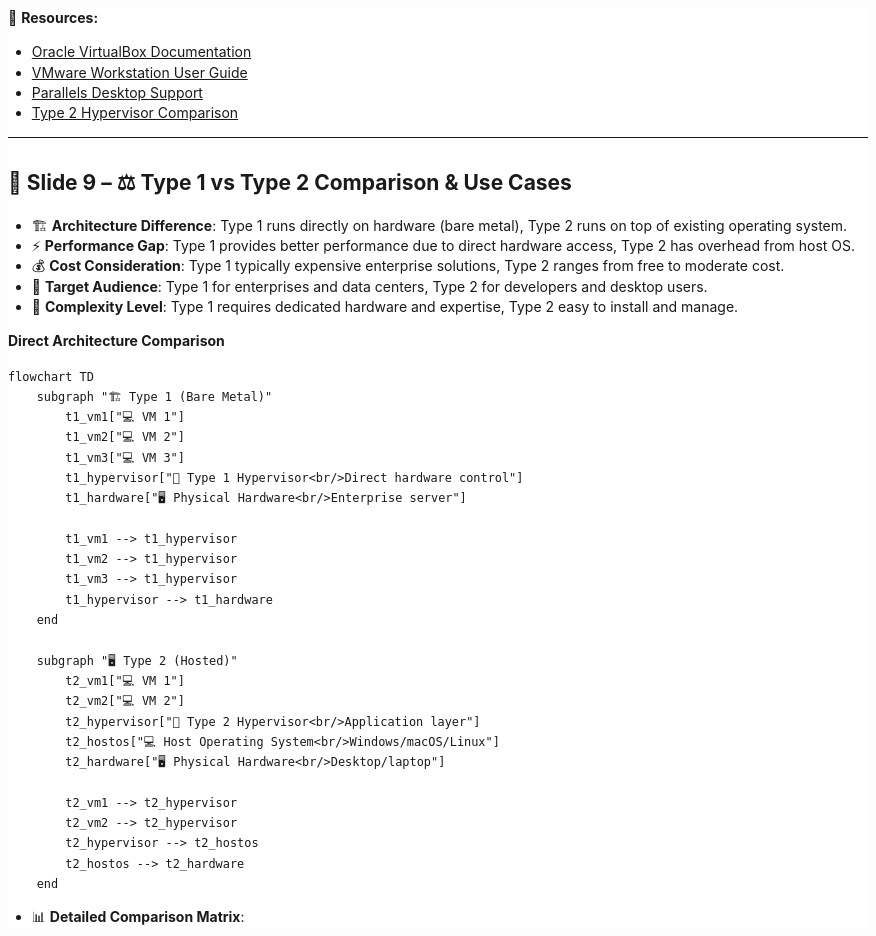 🔗 **Resources:**
* [Oracle VirtualBox Documentation](https://www.virtualbox.org/wiki/Documentation)
* [VMware Workstation User Guide](https://docs.vmware.com/en/VMware-Workstation-Pro/)
* [Parallels Desktop Support](https://www.parallels.com/products/desktop/)
* [Type 2 Hypervisor Comparison](https://www.vmware.com/topics/glossary/content/hypervisor.html)

---

## 📍 Slide 9 – ⚖️ Type 1 vs Type 2 Comparison & Use Cases

* 🏗️ **Architecture Difference**: Type 1 runs directly on hardware (bare metal), Type 2 runs on top of existing operating system.
* ⚡ **Performance Gap**: Type 1 provides better performance due to direct hardware access, Type 2 has overhead from host OS.
* 💰 **Cost Consideration**: Type 1 typically expensive enterprise solutions, Type 2 ranges from free to moderate cost.
* 🎯 **Target Audience**: Type 1 for enterprises and data centers, Type 2 for developers and desktop users.
* 🔧 **Complexity Level**: Type 1 requires dedicated hardware and expertise, Type 2 easy to install and manage.

**Direct Architecture Comparison**
```mermaid
flowchart TD
    subgraph "🏗️ Type 1 (Bare Metal)"
        t1_vm1["💻 VM 1"]
        t1_vm2["💻 VM 2"]
        t1_vm3["💻 VM 3"]
        t1_hypervisor["🧠 Type 1 Hypervisor<br/>Direct hardware control"]
        t1_hardware["🖥️ Physical Hardware<br/>Enterprise server"]
        
        t1_vm1 --> t1_hypervisor
        t1_vm2 --> t1_hypervisor
        t1_vm3 --> t1_hypervisor
        t1_hypervisor --> t1_hardware
    end
    
    subgraph "🖥️ Type 2 (Hosted)"
        t2_vm1["💻 VM 1"]
        t2_vm2["💻 VM 2"]
        t2_hypervisor["🧠 Type 2 Hypervisor<br/>Application layer"]
        t2_hostos["💻 Host Operating System<br/>Windows/macOS/Linux"]
        t2_hardware["🖥️ Physical Hardware<br/>Desktop/laptop"]
        
        t2_vm1 --> t2_hypervisor
        t2_vm2 --> t2_hypervisor
        t2_hypervisor --> t2_hostos
        t2_hostos --> t2_hardware
    end
```

* 📊 **Detailed Comparison Matrix**:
▬▬▬▬▬▬▬▬▬▬
> What you have to do:
Check each line in the records above for the word "Architecture". Return those that have it.

> Task answer:
* 🏗️ **Architecture Difference**: Type 1 runs directly on hardware (bare metal), Type 2 runs on top of existing operating system.
**Direct Architecture Comparison**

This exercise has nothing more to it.